┌─ SUPPLIED DATA

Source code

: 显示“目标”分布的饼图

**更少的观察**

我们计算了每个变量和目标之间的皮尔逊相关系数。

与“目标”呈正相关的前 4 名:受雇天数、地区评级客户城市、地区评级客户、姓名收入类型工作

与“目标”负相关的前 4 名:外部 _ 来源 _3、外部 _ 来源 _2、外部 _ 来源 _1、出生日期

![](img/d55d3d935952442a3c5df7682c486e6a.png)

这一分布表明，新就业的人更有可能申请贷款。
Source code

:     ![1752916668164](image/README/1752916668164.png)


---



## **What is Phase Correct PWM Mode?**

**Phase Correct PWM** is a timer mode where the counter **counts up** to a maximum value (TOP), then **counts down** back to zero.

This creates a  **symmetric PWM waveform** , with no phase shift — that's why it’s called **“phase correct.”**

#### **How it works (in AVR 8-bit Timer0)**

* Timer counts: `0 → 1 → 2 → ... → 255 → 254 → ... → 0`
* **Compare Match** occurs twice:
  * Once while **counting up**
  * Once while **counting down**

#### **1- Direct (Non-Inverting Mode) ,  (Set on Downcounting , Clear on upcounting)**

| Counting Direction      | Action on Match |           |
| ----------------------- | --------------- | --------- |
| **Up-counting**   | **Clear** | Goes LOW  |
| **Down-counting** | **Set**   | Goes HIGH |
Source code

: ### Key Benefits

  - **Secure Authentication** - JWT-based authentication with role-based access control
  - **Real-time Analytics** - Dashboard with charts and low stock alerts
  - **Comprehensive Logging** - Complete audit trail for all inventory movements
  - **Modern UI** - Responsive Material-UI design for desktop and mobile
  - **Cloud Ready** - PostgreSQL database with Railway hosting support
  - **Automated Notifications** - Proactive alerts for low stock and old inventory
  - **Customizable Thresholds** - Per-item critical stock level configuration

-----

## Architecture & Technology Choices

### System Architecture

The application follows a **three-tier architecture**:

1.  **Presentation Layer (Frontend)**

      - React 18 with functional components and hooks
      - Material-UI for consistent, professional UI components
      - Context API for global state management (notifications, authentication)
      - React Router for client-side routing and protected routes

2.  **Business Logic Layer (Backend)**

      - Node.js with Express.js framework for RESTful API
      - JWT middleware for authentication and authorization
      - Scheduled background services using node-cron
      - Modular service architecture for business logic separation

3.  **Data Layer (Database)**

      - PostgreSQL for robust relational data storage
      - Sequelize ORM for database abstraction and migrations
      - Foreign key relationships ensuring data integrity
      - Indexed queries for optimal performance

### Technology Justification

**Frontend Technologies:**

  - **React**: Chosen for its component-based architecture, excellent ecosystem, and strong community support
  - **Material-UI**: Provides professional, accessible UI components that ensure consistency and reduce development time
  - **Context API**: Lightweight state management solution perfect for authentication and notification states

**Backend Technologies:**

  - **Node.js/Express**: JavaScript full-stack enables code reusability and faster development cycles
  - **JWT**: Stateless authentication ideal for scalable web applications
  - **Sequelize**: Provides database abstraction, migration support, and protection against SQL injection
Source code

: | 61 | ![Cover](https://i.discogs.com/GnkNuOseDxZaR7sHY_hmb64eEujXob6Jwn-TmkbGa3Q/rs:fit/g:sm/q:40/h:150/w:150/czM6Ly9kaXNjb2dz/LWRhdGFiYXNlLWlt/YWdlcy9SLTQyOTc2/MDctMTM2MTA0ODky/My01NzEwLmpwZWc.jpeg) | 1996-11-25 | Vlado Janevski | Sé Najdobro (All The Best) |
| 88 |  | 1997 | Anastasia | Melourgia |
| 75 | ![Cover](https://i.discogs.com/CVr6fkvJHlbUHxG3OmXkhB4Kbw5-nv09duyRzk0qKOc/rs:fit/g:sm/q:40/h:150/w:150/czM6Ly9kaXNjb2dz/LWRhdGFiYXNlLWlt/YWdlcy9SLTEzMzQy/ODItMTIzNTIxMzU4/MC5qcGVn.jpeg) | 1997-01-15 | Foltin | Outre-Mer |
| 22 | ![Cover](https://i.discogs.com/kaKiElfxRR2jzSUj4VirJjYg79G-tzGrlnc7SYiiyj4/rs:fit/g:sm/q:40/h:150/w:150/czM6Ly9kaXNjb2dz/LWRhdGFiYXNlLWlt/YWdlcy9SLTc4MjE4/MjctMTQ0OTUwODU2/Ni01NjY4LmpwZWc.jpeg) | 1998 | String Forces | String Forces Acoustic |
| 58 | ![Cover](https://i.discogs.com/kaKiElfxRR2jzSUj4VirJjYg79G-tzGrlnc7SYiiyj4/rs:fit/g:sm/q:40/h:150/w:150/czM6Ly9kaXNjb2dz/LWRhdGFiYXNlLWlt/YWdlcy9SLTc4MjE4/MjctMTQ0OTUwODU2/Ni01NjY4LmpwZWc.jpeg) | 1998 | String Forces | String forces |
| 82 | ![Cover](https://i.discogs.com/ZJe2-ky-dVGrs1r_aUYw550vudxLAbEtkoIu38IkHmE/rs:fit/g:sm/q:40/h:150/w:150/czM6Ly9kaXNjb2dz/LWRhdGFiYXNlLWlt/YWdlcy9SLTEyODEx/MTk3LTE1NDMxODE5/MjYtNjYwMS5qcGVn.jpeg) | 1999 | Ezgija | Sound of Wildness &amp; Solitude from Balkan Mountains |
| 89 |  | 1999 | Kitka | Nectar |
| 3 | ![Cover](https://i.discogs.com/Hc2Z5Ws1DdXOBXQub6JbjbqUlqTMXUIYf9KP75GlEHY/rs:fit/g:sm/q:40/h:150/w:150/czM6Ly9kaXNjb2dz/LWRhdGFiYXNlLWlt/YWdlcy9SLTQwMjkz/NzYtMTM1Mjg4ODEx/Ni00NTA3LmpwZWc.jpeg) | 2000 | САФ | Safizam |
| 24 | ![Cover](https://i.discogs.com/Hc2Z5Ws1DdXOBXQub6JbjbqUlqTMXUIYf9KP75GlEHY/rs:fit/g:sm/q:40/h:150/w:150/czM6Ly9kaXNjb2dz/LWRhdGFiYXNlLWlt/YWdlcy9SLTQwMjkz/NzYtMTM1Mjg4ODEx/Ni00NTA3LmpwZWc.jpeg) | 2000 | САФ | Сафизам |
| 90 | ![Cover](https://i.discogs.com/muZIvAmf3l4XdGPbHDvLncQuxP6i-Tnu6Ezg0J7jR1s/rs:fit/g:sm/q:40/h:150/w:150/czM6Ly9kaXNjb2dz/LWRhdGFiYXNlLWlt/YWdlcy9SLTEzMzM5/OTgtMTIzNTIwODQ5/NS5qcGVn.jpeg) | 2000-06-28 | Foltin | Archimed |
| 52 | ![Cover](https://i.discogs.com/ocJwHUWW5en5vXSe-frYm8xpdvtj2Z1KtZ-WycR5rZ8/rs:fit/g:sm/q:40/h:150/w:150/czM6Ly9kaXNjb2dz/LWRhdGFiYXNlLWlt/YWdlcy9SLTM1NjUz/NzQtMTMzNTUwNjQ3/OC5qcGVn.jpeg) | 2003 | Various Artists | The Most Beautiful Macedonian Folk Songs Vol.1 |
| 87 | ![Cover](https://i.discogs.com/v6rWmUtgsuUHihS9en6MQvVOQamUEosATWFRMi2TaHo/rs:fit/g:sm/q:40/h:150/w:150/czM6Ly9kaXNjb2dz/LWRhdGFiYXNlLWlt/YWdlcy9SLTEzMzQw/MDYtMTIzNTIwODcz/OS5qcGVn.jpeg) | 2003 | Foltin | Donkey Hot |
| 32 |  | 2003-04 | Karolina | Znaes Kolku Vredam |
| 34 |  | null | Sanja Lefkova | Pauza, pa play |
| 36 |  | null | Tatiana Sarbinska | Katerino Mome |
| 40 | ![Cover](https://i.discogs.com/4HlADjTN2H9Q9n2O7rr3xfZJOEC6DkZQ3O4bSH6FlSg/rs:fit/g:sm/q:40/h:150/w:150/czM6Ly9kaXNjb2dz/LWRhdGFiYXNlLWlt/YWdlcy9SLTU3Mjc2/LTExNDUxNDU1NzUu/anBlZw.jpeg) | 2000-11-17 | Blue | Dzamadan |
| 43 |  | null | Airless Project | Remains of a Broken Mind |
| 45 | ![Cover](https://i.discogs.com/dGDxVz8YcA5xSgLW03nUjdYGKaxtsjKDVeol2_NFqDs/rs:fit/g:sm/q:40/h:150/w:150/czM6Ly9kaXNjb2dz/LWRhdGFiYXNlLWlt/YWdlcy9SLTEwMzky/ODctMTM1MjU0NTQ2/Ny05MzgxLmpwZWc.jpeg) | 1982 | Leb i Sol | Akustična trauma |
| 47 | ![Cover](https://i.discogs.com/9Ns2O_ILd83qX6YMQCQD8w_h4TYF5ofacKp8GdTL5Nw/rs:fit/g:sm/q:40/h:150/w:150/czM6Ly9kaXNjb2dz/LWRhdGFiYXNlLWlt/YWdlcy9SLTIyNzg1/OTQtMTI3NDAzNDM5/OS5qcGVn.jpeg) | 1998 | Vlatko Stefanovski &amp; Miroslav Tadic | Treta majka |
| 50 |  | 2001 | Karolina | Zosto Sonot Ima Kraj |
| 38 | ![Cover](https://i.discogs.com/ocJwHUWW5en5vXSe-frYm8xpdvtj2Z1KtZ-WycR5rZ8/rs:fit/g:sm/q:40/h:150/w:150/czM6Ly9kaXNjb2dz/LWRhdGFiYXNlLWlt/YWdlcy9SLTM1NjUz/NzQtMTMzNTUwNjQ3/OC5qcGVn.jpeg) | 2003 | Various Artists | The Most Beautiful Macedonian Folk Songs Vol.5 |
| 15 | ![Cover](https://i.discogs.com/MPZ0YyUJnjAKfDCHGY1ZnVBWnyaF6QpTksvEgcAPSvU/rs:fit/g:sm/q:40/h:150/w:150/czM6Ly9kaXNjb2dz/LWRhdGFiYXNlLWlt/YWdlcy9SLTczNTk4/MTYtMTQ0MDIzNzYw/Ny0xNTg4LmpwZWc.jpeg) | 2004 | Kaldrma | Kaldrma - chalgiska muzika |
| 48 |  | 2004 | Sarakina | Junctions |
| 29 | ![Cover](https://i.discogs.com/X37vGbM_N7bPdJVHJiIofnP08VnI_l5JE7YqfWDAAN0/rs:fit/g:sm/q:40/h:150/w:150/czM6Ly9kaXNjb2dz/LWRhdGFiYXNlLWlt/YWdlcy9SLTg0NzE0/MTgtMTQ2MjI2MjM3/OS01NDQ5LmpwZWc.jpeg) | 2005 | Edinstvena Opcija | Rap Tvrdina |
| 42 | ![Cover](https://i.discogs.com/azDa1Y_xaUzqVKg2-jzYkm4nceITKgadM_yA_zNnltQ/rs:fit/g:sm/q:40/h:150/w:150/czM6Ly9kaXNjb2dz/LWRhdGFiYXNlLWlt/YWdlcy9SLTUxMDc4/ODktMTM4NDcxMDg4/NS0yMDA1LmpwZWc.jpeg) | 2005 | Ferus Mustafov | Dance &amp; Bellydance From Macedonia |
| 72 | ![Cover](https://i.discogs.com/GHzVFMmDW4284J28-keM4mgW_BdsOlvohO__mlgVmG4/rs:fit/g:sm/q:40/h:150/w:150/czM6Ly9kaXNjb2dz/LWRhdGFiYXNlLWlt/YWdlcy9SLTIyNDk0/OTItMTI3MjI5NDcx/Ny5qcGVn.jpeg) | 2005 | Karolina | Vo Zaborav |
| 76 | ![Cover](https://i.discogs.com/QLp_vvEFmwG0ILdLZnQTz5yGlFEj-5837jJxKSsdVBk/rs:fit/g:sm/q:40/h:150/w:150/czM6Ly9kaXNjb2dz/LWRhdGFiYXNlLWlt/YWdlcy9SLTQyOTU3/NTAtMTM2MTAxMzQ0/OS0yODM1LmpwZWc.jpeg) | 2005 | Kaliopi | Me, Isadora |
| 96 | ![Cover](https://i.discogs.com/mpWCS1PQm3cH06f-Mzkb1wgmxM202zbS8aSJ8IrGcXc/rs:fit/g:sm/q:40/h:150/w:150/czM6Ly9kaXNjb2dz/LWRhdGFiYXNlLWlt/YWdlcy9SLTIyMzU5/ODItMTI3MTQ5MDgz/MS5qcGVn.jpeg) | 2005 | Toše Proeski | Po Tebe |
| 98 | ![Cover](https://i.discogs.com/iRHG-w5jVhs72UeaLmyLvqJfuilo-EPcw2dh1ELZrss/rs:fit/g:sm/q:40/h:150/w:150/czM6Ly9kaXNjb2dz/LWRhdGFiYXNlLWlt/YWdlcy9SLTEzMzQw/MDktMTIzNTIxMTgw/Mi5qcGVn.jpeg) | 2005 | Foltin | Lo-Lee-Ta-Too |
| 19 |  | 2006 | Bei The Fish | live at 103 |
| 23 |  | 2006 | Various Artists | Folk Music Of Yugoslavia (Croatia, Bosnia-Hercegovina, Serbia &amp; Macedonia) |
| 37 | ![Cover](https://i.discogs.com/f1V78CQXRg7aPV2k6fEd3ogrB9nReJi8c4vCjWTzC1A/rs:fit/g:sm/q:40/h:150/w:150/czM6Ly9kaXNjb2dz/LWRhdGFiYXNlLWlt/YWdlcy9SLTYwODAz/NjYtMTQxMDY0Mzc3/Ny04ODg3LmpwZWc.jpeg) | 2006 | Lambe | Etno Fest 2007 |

└─

TO-DO ITEM - I'd like the lines above from the one with "- Foreign key" up to and including the one with "- **React**: Chosen" copied exactly, with no other lines.

TASK OUTPUT -
      - Foreign key relationships ensuring data integrity
      - Indexed queries for optimal performance

### Technology Justification

**Frontend Technologies:**

  - **React**: Chosen for its component-based architecture, excellent ecosystem, and strong community support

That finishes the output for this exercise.